Recueil des lettres missives de Henri IV/1577/13 janvier ― À mon cousin monsieur l’admiral



1577. — 13 janvier. – IIme.

Orig. – B. R. Fonds Béthune, Ms. 8886, fol. 30 recto.


À MON COUSIN MONSR L’ADMIRAL[1].

Mon Cousin, J’ay receu une depesche du Roy mon seigneur, par laquelle il me commande de convoquer les depputez des catholicques associez et de ceulx de la relligion refformée, à certain jour et lieu que j’adviseray, pour là entendre, par ceulx qu’il luy plaira envoyer de sa part, son intencion sur les supplications et requestes qui luy pourront estre faictes par les Estatz-generaulx de son Royaume ; afin de prendre, en ceste conference, une bonne resolution à son service et à la conservation de ses subjectz. Suivant cela, je l’ay assignée à Montauban, au premier jour de febvrier prochain, et ce pendant commandé que toutes voyes d’hostilité cessent, tant en mon gouvernement qu’en tous autres endroictz où ceulx de la dicte Religion pouvoient estre aucunement esmeuz, à cause des choses passées au Pont-St-Esprit[2] et ailleurs, et neantmoins ordonné l’eslargissement de tous les prisonniers detenuz d’une part et d’aultre, comme je le fais entendre à Sa Majesté par le sr Pin[3], mon secretaire. A ceste cause je vous prie de pourveoir promptement à la liberté et deslivrance de ceulx de la religion reformée qui sont detenuz à Bordeaulx, comme de mesmes j’en escris à messrs de la cour de parlement ; ainsy que particulierement monsr de Foix, mon cousin, vous en escrira. Du quel ayant entendu l’ordre que vous avez donné à ce qu’il ne leur feust faict desplaisir, je vous en ay bien voullu remercier et pryer de continuer de mieulx en mieulx, suivant en tout l’edict de paciffication. Au demeurant j’ay asseuré mondict cousin de tenir tousjours voz maisons et tout ce qui vous appartiendra en la mesme protection que les miennes propres ; remectant au sr de Anglas, mon maistre-d’hostel[4], vous dire de mes nouvelles pour, en cest endroict, pryer le Createur, mon Cousin, vous avoir en sa saincte et digne garde. D’Agen, le xiije jour de janvier 1577.

Vostre bon cousin,

HENRY.


  1. L’amiral de Villars.
  2. Cette ville, comme nous l’avons dit, avait été enlevée au maréchal de Damville à la fin de l’année précédente, par le capitaine Honoré d’Albert, seigneur de Luynes, qui en était gouverneur pour le Roi, et qui d’abord avait fait arrêter M. de Montmorency-Thoré, frère du maréchal de Damville.
  3. Jacques Lallier, sieur du Pin, est qualifié, dans une pièce du cabinet généalogique à la Bibliothèque du roi, conseiller au conseil privé du roi de Navarre, son secrétaire d’état, intendant et secrétaire général de ses finances.
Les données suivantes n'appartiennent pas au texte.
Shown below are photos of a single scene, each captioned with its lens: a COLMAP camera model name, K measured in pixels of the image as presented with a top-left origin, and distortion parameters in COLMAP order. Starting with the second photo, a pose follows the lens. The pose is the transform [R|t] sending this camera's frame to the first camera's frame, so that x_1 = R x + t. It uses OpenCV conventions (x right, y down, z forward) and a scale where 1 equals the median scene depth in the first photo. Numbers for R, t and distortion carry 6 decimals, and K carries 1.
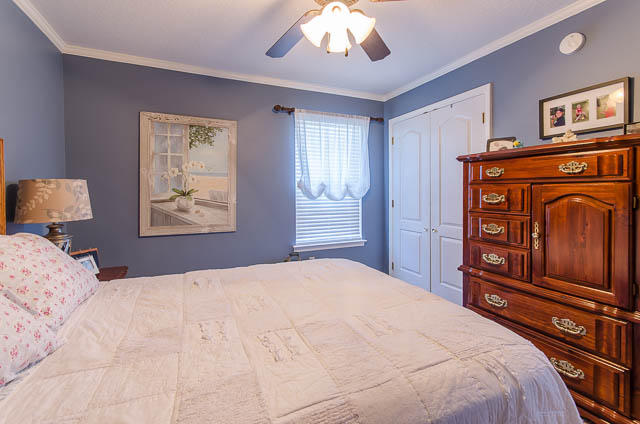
lens RADIAL K [[283.7, 0, 320.5], [0, 283.7, 197.5], [0, 0, 1]] dist [0.001809, 0.000253]
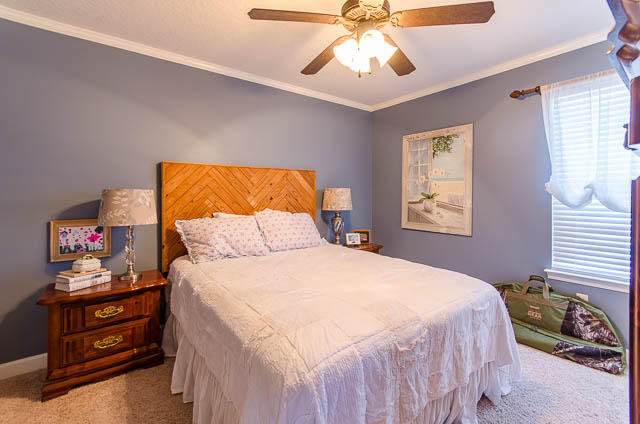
lens RADIAL K [[283.7, 0, 320.5], [0, 283.7, 197.5], [0, 0, 1]] dist [0.001809, 0.000253]
pose [[0.237807, 0.014284, -0.971207, 0.559742], [-0.026234, 0.999622, 0.008278, -0.009132], [0.970958, 0.023510, 0.238092, 0.278923]]
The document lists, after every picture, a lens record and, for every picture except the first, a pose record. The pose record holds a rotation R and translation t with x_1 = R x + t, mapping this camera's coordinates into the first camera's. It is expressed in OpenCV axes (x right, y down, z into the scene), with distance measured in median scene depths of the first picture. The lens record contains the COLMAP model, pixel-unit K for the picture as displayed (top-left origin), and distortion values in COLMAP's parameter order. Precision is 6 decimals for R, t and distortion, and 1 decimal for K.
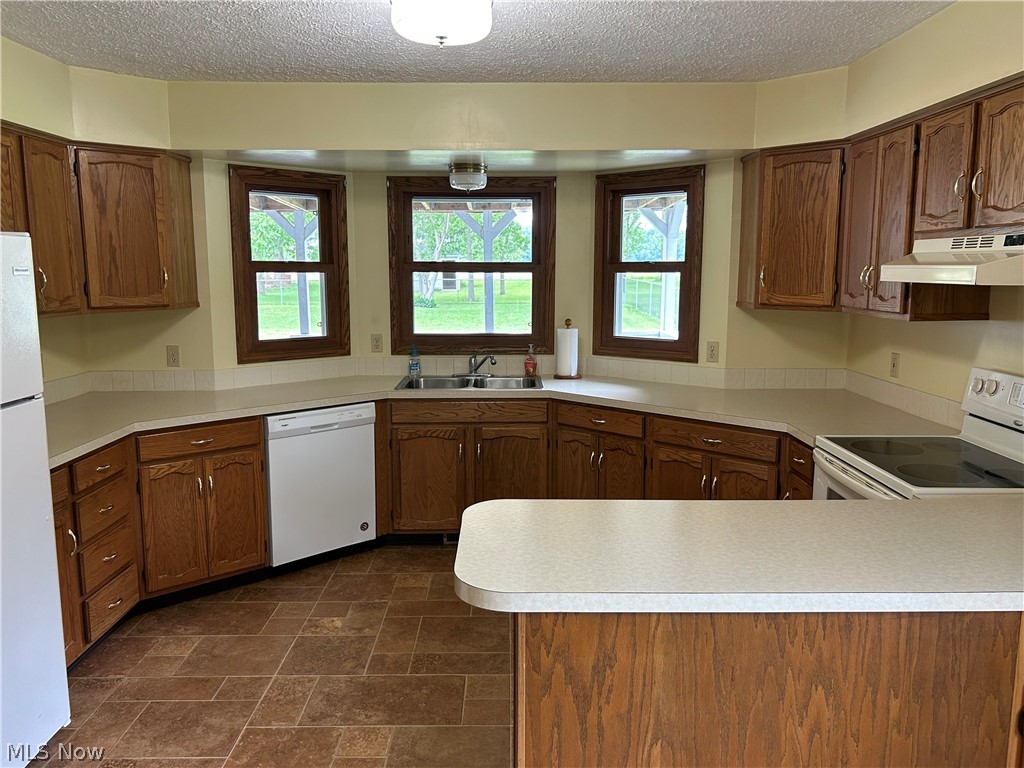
lens RADIAL K [[796.9, 0, 510.7], [0, 796.9, 383.8], [0, 0, 1]] dist [0.067289, -0.035836]
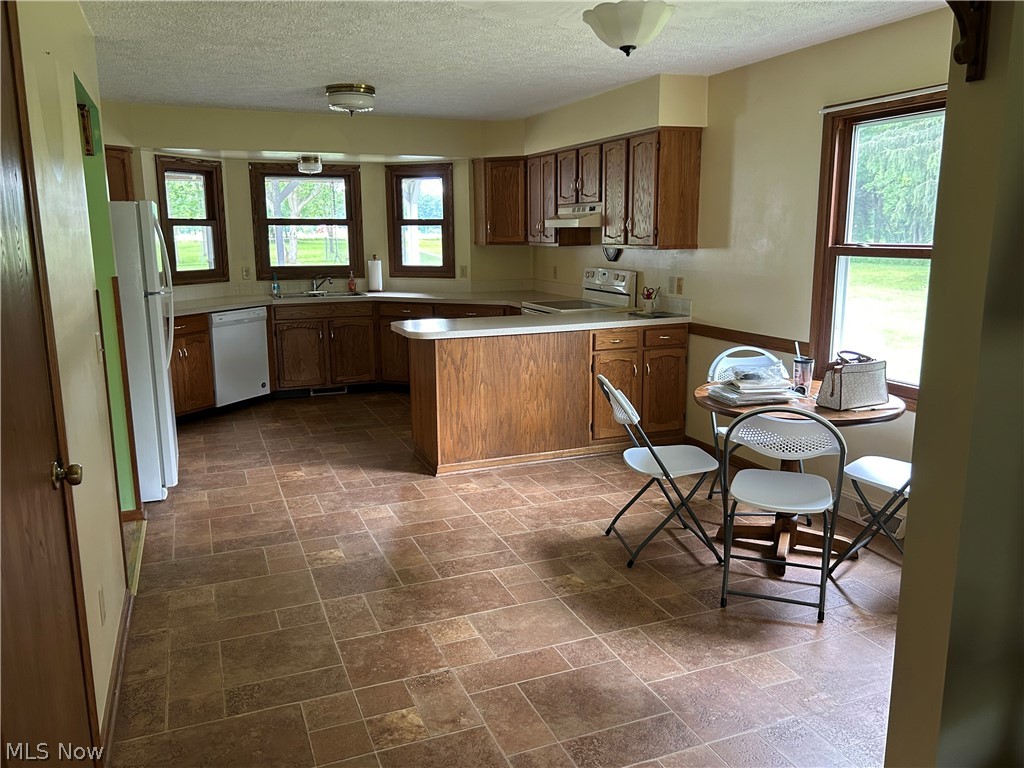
lens RADIAL K [[796.9, 0, 512.8], [0, 796.9, 380.8], [0, 0, 1]] dist [0.067289, -0.035836]
pose [[0.930030, -0.076103, 0.359518, -0.288682], [0.060594, 0.996688, 0.054232, 0.109858], [-0.362454, -0.028653, 0.931561, -0.663076]]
Un certain nombre de pièces, émanées de ce prince, sont contre-signées Lallier, Au reste, du Pin a laissé peu de traces dans l’histoire, bien que les lettres du roi de Navarre nous le montrent, en maint endroit, comme son principal secrétaire. « Il avoit esté autres fois à feu monsieur l’Admiral, » dit Brantome dans la vie de la reine Marguerite. Cette princesse elle-même, dans ses Mémoires, dit de lui : « Pin, secretaire du Roy mon mary, lequel possedoit infiniment son maistre et avoit grande auctorité en sa maison, mandant toutes les affaires de ceux de la Religion. » (P. 159 et 160, de l’édit. de M. F. Guessard.) Nous le trouvons mentionné en 1585, dans l’état de la maison du roi de Navarre, comme secrétaire des commandements ordinaires pour le quartier d’avril. Il ne vivait plus au mois de décembre 1592. Une note placée dans le volume des archives des affaires étrangères, coté Correspondance politique, Ms. France, no XIX, fournit ce renseignement au sujet des lettres du roi de Navarre qui sont contenues. « Celles des lettres de Henri qui ne sont pas de sa main ont été écrites par son secrétaire du Pin, qui avait le privilége de la correspondance en écriture imitée, et qui étoit sous Henri IV ce que plus tard fut sous Louis XIV le fameux président Rose. » En constatant avec quelle perfection du Pin savait imiter l’écriture de Henri, nous avons reconnu qu’il y aurait une extrême témérité à prétendre distinguer toujours ce qui est réellement l’autographe du roi, de ce qui en est l’imitation par le secrétaire de la main. Le fac-simile no 2, joint au présent volume, donne, pour le corps de la lettre, un exemple de cette écriture imitée par du Pin.
  4. Nous le voyons, en effet, figurer en cette qualité, dans les comptes de dépenses de la maison du roi de Navarre. Un grand nombre d’états portent sa signature écrite d’Anglars. Une des branches de la maison de Corn s’est distinguée par ce nom. S’il s’agissait ici d’un membre de cette famille, ce devrait être Mercure de Corn, seigneur de Queissac, de Puymerle, d’Anglars, etc. fils de Gabriel de Corn et de Jeanne de Jaubert d’Allemans.